Mount Sinai puts machine learning to work for quality and safety
Robbie Freeman, vice president of clinical innovation at New York's Mount Sinai Health System began his career working at the bedside, so he has an intimate appreciation of the real-world value of patient safety projects – and importance of ensuring key data is gathered and made actionable with optimal workflows.
"I'm a registered nurse, and I think working with patients and spending a lot of time on data entry is what kind of led us to this real focus on clinical workflows and delivering additional value," said Freeman, speaking Wednesday at the HIMSS Machine Learning & AI for Healthcare Digital Summit about some of Mount Sinai's recent automation initiatives.
In an earlier, pre-digital age, many of the flow sheets and assessments collected during a nursing assessment, or other clinical information entered into the chart, might not have been "used or even necessarily looked at," he said.
But in recent years, "they've become very valuable in the world of predictive analytics. There's a lot of information in those flow sheets that we can tap into for these models."
Mount Sinai has made data science and machine learning central to its mission, embedding algorithms into a wide array of dozens of hospital operations and clinical workflows – targeting an evolving array of specific use cases and scaling them up across the enterprise to improve quality, safety, efficiency and experience.

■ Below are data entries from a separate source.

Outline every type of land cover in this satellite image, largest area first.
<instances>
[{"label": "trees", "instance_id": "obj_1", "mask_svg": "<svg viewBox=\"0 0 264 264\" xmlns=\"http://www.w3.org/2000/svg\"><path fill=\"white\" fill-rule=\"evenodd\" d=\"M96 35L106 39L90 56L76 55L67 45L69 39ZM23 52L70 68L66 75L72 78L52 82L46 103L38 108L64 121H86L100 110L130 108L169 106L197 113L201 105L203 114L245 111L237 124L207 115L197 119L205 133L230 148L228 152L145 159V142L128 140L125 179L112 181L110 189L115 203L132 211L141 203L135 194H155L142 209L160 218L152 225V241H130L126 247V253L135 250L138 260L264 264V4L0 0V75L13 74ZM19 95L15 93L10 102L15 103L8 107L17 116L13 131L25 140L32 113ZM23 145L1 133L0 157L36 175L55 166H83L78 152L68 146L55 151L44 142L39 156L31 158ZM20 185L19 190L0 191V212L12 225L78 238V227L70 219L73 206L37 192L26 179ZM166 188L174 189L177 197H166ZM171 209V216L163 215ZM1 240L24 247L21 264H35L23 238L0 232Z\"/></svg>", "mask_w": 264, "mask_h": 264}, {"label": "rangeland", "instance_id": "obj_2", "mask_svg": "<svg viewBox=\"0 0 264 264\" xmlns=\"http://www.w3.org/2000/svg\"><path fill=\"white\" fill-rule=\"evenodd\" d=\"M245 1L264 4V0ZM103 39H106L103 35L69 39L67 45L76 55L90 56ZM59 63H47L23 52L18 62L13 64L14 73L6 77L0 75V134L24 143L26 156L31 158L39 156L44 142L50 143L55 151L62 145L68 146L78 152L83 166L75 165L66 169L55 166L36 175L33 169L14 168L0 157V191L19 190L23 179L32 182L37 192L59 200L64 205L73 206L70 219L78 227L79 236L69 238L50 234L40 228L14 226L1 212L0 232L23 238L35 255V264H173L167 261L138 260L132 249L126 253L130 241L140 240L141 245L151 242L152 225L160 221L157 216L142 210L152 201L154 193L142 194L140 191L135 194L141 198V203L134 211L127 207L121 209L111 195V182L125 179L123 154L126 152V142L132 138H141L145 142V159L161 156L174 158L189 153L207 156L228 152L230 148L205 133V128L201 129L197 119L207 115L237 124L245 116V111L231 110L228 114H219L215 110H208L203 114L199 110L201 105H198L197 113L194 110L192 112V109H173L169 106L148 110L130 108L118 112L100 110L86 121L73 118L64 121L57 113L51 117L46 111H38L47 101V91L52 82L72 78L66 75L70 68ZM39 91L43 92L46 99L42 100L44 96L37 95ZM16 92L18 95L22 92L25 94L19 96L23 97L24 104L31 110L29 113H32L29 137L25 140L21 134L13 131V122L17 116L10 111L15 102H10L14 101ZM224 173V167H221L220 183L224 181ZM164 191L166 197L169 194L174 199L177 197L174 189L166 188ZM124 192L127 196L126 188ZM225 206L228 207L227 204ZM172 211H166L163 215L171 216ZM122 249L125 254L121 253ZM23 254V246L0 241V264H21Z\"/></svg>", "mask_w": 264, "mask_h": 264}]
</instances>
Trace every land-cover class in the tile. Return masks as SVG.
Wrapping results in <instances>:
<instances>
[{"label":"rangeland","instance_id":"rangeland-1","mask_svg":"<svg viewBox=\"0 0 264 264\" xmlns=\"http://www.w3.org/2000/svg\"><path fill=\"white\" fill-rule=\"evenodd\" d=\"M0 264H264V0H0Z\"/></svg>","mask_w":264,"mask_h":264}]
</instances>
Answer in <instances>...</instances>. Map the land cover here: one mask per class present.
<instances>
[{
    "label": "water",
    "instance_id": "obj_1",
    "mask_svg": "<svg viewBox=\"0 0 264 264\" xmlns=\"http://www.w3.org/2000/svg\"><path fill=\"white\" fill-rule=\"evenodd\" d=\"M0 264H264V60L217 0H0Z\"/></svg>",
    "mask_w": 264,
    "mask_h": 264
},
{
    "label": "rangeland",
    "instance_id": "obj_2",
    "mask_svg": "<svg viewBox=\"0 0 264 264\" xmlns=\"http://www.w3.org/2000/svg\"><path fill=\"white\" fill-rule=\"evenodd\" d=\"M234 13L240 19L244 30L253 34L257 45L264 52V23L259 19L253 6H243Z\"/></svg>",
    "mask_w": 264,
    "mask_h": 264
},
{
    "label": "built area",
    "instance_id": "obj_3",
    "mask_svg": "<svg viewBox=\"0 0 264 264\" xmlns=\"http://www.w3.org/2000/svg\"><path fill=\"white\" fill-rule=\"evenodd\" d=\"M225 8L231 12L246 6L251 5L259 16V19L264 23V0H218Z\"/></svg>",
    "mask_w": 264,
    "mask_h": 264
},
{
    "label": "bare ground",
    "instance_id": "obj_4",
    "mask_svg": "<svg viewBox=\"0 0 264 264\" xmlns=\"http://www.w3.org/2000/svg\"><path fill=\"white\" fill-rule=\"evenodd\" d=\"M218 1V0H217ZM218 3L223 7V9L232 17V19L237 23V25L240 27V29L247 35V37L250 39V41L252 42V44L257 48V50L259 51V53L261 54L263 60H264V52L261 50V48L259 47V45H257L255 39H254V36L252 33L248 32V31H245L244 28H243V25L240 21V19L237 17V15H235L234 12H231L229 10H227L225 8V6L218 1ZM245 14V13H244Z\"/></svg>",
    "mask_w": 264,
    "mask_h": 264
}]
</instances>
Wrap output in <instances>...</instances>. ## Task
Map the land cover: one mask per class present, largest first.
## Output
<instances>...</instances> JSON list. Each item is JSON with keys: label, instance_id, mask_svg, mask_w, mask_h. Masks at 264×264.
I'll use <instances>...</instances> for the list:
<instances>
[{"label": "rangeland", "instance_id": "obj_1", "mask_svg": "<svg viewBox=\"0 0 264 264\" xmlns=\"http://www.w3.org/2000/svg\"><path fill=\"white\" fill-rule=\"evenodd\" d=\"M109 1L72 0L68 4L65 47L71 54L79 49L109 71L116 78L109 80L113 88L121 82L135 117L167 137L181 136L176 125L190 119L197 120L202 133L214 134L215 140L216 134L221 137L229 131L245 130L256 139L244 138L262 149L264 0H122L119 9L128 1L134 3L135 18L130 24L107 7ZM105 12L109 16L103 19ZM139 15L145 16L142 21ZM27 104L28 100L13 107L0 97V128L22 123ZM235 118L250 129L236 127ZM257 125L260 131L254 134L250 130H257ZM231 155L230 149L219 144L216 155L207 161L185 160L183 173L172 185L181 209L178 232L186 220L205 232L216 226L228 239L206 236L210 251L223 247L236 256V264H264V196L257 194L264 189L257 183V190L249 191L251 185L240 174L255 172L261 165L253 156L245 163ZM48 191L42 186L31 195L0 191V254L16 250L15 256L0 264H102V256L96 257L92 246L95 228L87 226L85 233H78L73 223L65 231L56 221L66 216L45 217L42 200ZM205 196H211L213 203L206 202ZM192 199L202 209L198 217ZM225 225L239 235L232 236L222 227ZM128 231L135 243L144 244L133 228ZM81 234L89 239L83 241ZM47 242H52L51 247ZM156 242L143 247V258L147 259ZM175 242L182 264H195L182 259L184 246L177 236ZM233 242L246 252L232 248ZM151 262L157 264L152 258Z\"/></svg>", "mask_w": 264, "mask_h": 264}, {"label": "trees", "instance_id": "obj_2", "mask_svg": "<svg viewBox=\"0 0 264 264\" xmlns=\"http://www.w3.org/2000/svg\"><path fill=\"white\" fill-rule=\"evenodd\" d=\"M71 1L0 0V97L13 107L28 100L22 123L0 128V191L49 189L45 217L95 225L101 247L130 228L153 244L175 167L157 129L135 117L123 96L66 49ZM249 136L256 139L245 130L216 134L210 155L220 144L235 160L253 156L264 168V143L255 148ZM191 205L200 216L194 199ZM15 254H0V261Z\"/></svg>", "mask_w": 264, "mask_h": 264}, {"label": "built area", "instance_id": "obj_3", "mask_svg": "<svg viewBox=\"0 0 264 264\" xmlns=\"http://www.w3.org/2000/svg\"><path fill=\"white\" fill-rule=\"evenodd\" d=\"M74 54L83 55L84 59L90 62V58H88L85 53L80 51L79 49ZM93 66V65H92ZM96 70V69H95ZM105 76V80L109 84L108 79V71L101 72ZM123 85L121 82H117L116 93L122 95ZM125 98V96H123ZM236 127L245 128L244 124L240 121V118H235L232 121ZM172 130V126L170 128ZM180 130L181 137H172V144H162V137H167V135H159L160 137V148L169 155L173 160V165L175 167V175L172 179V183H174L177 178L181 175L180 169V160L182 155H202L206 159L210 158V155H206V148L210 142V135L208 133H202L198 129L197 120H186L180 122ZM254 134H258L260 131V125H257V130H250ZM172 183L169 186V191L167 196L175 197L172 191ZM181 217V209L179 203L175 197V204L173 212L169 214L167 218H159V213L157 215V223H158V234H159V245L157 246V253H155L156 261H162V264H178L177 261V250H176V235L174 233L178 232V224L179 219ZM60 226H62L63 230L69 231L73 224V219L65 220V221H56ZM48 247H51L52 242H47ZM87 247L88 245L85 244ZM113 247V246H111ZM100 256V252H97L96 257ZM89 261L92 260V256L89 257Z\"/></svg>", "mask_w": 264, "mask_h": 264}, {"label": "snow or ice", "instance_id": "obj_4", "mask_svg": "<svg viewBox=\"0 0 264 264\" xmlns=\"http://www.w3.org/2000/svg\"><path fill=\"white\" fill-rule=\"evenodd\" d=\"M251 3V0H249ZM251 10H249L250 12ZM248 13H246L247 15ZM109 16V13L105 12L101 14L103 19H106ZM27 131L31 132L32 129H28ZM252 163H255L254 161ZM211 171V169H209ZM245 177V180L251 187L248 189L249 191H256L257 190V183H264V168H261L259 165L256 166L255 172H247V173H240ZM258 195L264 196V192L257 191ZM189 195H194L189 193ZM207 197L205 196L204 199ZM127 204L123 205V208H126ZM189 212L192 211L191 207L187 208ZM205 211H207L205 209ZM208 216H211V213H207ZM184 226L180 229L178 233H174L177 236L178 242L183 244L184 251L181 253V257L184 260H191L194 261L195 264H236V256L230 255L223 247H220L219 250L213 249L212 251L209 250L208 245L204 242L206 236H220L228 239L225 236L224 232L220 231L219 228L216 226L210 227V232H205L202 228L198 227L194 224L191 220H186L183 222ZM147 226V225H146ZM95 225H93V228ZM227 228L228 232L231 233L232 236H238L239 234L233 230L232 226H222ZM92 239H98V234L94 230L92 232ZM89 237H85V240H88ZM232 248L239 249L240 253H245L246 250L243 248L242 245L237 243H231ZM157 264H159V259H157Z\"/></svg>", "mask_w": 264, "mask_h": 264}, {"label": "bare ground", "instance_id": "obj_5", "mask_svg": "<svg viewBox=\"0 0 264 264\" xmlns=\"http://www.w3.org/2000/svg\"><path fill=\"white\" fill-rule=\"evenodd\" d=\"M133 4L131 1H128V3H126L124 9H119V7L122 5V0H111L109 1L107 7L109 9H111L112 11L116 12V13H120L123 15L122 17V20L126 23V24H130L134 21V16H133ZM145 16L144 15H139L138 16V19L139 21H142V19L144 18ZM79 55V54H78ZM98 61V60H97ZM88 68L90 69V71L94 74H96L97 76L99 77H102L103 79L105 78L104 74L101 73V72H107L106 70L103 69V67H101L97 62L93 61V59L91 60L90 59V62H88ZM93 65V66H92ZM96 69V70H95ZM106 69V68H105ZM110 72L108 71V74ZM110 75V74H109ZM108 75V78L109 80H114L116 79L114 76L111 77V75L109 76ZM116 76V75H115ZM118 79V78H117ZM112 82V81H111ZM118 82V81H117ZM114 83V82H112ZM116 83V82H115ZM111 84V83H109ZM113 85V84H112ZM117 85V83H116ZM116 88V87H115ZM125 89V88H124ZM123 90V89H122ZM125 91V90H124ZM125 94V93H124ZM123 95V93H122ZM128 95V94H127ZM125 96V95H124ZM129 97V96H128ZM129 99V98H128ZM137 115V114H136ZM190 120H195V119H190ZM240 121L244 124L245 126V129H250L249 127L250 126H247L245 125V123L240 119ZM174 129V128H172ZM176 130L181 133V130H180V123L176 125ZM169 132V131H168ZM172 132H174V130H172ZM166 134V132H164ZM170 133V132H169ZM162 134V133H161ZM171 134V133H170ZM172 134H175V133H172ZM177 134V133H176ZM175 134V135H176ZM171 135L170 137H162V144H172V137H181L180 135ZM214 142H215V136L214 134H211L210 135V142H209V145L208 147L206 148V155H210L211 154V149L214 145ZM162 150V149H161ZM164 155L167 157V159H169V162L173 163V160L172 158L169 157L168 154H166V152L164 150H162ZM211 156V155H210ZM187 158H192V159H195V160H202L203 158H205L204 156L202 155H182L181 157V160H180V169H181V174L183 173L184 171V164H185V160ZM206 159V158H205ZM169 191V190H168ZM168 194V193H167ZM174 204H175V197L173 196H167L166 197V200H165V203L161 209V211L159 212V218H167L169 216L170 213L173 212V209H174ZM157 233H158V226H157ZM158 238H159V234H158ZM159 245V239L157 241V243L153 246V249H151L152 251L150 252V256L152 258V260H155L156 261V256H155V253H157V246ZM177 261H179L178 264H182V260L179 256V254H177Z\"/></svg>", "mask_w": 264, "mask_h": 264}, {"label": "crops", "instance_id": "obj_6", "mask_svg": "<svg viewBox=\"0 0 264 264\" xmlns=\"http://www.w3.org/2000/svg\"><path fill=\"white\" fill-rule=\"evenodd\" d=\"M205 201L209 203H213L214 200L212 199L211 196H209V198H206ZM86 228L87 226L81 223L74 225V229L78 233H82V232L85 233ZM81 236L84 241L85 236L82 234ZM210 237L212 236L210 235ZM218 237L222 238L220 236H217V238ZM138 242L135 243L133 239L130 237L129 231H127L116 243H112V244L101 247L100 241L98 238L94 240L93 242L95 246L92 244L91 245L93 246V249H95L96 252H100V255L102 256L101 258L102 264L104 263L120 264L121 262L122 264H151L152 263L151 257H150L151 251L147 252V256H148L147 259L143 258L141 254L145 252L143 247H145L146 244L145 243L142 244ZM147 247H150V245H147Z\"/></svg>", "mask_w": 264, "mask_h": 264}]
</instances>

"We wanted to make sure that we created a data model that makes sense for us," said Freeman. "And in particular, we want to tap into our real-time data streams and not have to depend on downstream data that's administrative or archived. We wanted to tap into it at the source.
"We also wanted to make sure we build something that's scalable," he added. "And we knew there had to be a focus on clinical workflows, because we want to be able to give information to our frontline team right at the point of care, and not have them log into another system or have a clunky workflow. We wanted to make it as seamless as possible to ensure there is success for these initiatives."
Mount Sinai built a clinical data science platform that taps into the health system's interface engine, "which receives HL7 messages from all of our data producers so that our labs, pharmacy, devices, EKG's – all of this data comes across the interface data from our EMR, Epic," he explained, "a lot of those data channels that were existing, and we tapped into that."
As for infrastructure, "We are using a lot of off the shelf open source technology like Apache Spark," said Freeman. "We have a data link that's run on MongoDB, and so we run these models on Spark. We come up with some sort of predictive score in most cases, and then we interface that information back into the point of care. So in most cases our teams are seeing this right in the EMR. They don't have to leave any screens."
Other modes of communication included secure text ("We're using Epic apps, like Haiku") and voice tools from Vocera used by nurses and other clinicians.
"In each case, we try and get information back," said Freeman. "That way we can understand how we're doing and how the models are working."
As for use-focused cases, "We have a growing portfolio of products – more than 30 initiatives running across six hospitals, with many in production," he said.
These focus on everything from malnutrition to discharge planning, fall prevention to patient experience.
"We have a model to identify patients who become delirious, and then they're seen by our delirium team physician or nurse practitioners," Freeman said. "We're doing some work on ventilator reading and clinical deterioration. We just started with a number of outpatient projects, so our team focused primarily on inpatient workflows initially, and we're branching out to the outpatient world."
And as COVID-19 causes capacity challenges at Mount Sinai hospitals, the algorithms around discharge are useful for freeing up space as quickly as possible.
"Oftentimes, our patients are ready for discharge and we're not," he said. "There are things that we still have to do, like set them up with skilled nursing or get some sort of insurance verification.
"So we're trying to predict 48 hours in advance who is likely to go home, so we can remove those barriers: Once the patients are medically ready to leave, we can get them out officially.
"That creates more capacity," said Freeman. "It allows us to help more patients and allows us to work more efficiently."